Commentaire de Marché

La nouvelle Présidente de la Fed n’a rien de nouveau Par Ron Paul

La nouvelle Présidente de la Fed n’a rien de nouveau Par Ron Paul

La nomination de Janet Yellen au poste de Présidente du Comité des Gouverneurs de la Réserve Fédérale a été acclamée par les marchés financiers et la presse financière. Wall Street perçoit sa nomination comme une promesse de poursuite des politiques d’argent facile. L’état d’esprit du moment contraste beaucoup avec les débats que l’on a pu observer lorsque le nom de Larry Summers était toujours en tête d’affiche. Les commentateurs pensaient que Summers se serait montré trop prudent, trop sévère en matière d’inflation, ou simplement trop proche des grosses banques.

Le fait est qu’il n’y aurait eu aucune différence entre les politiques monétaires de Yellen et celles de Summers. Peu importe qui est au sommet, les politiques monétaires resteront majoritairement inchangées : l’impression monétaire de grande ampleur sera poursuivie pour porter secours aux grosses banques.
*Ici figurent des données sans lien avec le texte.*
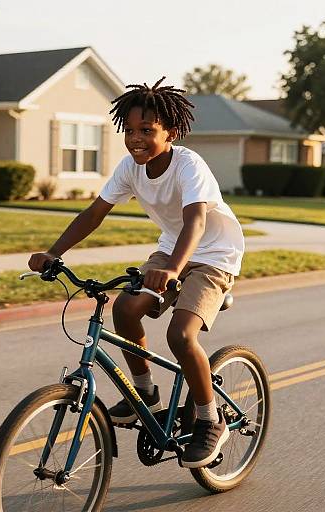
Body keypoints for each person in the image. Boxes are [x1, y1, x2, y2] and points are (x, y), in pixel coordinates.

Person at [28, 77, 244, 468]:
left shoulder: (188, 164)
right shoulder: (130, 168)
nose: (136, 138)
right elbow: (94, 214)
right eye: (129, 130)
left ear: (171, 133)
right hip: (169, 251)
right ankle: (143, 395)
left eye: (147, 130)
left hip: (214, 256)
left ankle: (210, 421)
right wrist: (53, 253)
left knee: (181, 334)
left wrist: (174, 271)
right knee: (124, 310)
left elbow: (195, 222)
Certains détails pourraient être modifiés, mais s’il est des changements à prévoir, ils se manifesteront dans la forme plutôt que dans le fond.

Yellen, comme Bernanke, Summers, et tous ceux qui gravitent dans l’orbite de la Fed, croient en les principes économiques Keynésiens. Aux yeux des économistes qui partagent le point de vue de Yellen, la solution à la récession est de dépenser toujours plus en imprimant de l’argent. Wall Street n’a pas besoin de s’inquiéter des réductions d’achats d’obligations de la Fed sous le règne de Yellen. S’il est une chose à souligner, c’est que la création monétaire de la Fed est susceptible d’augmenter.

Ce qui est évident aux yeux de ceux qui ne sont pas capturés par le système est que les politiques monétaires de la Fed sont à l’origine de notre crise financière actuelle. De la même manière que pendant la Grande Dépression, la stagflation des années 1970 et toutes les autres récessions de ce dernier siècle, la crise actuelle résulte de la création de monnaie et de crédit par la Réserve Fédérale, à l’origine d’une croissance économique insoutenable.

Plutôt que d’autoriser les mauvais investissements et la mauvaise dette d’être liquidés, la Fed ne cesse de tenter de les soutenir. Elle injecte toujours plus de monnaie dans le système, continue d’empiler de la nouvelle dette au-dessus de la dette existante. Et Yellen continuera dans cette voie, et pourrait même s’avérer être une version de Ben Bernanke sous stéroïdes.

Aux yeux de Yellen, les cycles économiques sont des évènements aléatoires qui apparaissent juste comme ça. La possibilité que la Fed elle-même puisse être responsable des phases de croissance et de récession économiques ne pourrait pas lui traverser l’esprit. Elle ne traverserait jamais non plus celui des autres employés de la Fed. Ils continueront de penser comme ils l’ont fait des décennies durant, d’interpréter les données économiques et les performances des marchés au travers de la longue-vue Keynésienne, et de conseiller les mêmes politiques erronées au fil du temps.

En conséquence, le peuple des Etats-Unis continuera de souffrir de la diminution de son pouvoir d’achat et de son niveau de vie en déclin. La reprise fantoche dont on parle aujourd’hui n’est due qu’aux politiques d’argent facile de la Fed. Mais la Fed ne pourra continuer indéfiniment d’acheter des trillions et des trillions de dollars d’actifs. Le quantitative easing devra un jour prendre fin. Quand ce moment sera venu, l’économie devra faire face à la hausse des taux d’intérêts, à la mauvaise dette et aux mauvais investissements, et à une Réserve Fédérale assise sur plusieurs trillions de dollars d’obligations sans valeur.

Avec Yellen à la barre, le futur de l’économie des Etats-Unis est sombre. Voilà une raison supplémentaire de mettre fin à notre système de planification économique centrale en fermant les portes de la Fed. Retirer le sparadrap pourra nous faire du mal sur le court terme, mais sur le long terme, tout le monde s’en trouvera mieux loti. Et la douleur sera majoritairement ressentie parmi les politiciens, les grosses banques et tous ceux qui bénéficient du système actuel. Mettre fin au capitalisme de copinage et nous tourner vers le marché libre et une monnaie saine est le seul moyen qui s’offre à nous pour relancer l’économie et redonner vie à la classe moyenne.